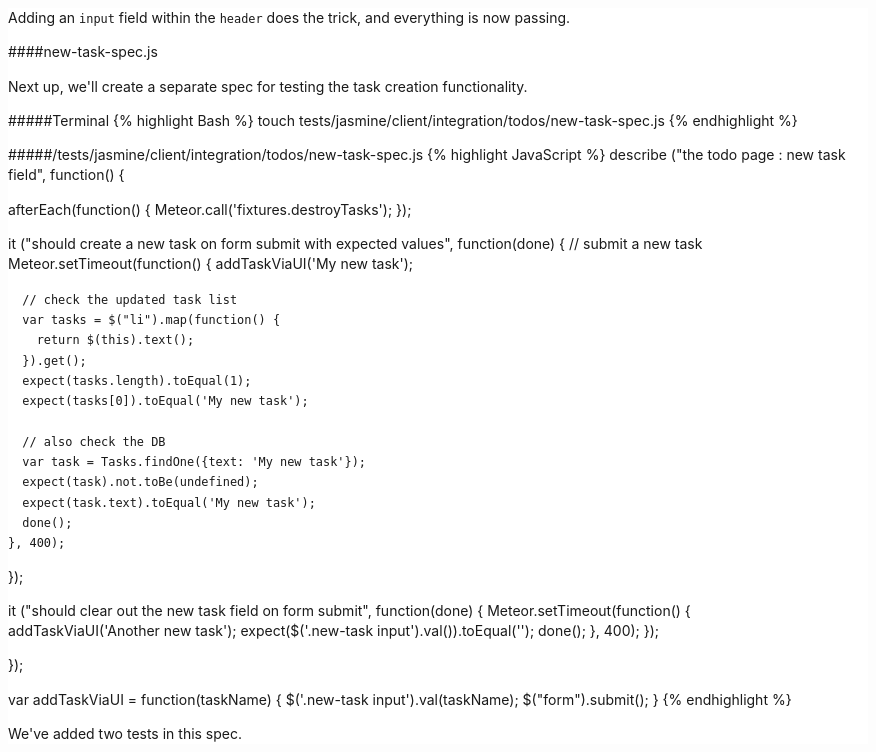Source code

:
Adding an `input` field within the `header` does the trick, and everything is now passing.

####new-task-spec.js

Next up, we'll create a separate spec for testing the task creation functionality.

#####Terminal
{% highlight Bash %}
touch tests/jasmine/client/integration/todos/new-task-spec.js
{% endhighlight %}

#####/tests/jasmine/client/integration/todos/new-task-spec.js
{% highlight JavaScript %}
describe ("the todo page : new task field", function() {
    
  afterEach(function() {
    Meteor.call('fixtures.destroyTasks');
  });

  it ("should create a new task on form submit with expected values", function(done) {
    // submit a new task
    Meteor.setTimeout(function() {
      addTaskViaUI('My new task');
      
      // check the updated task list
      var tasks = $("li").map(function() { 
        return $(this).text();
      }).get();
      expect(tasks.length).toEqual(1);
      expect(tasks[0]).toEqual('My new task');

      // also check the DB
      var task = Tasks.findOne({text: 'My new task'});
      expect(task).not.toBe(undefined);
      expect(task.text).toEqual('My new task');
      done();
    }, 400);
  });

  it ("should clear out the new task field on form submit", function(done) {
    Meteor.setTimeout(function() {  
      addTaskViaUI('Another new task');
      expect($('.new-task input').val()).toEqual('');
      done();
    }, 400);
  });
  
});

var addTaskViaUI = function(taskName) {
  $('.new-task input').val(taskName);
  $("form").submit();
}
{% endhighlight %}

We've added two tests in this spec.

### What this task involves:
Print only what lies in the material above starting at the line with "#####/tests/jasmine/client/integration/todos/new-task-spec.js" and ending at the line with "return $(this).text();", every line exactly as given.

### Exercise response:
#####/tests/jasmine/client/integration/todos/new-task-spec.js
{% highlight JavaScript %}
describe ("the todo page : new task field", function() {
    
  afterEach(function() {
    Meteor.call('fixtures.destroyTasks');
  });

  it ("should create a new task on form submit with expected values", function(done) {
    // submit a new task
    Meteor.setTimeout(function() {
      addTaskViaUI('My new task');
      
      // check the updated task list
      var tasks = $("li").map(function() { 
        return $(this).text();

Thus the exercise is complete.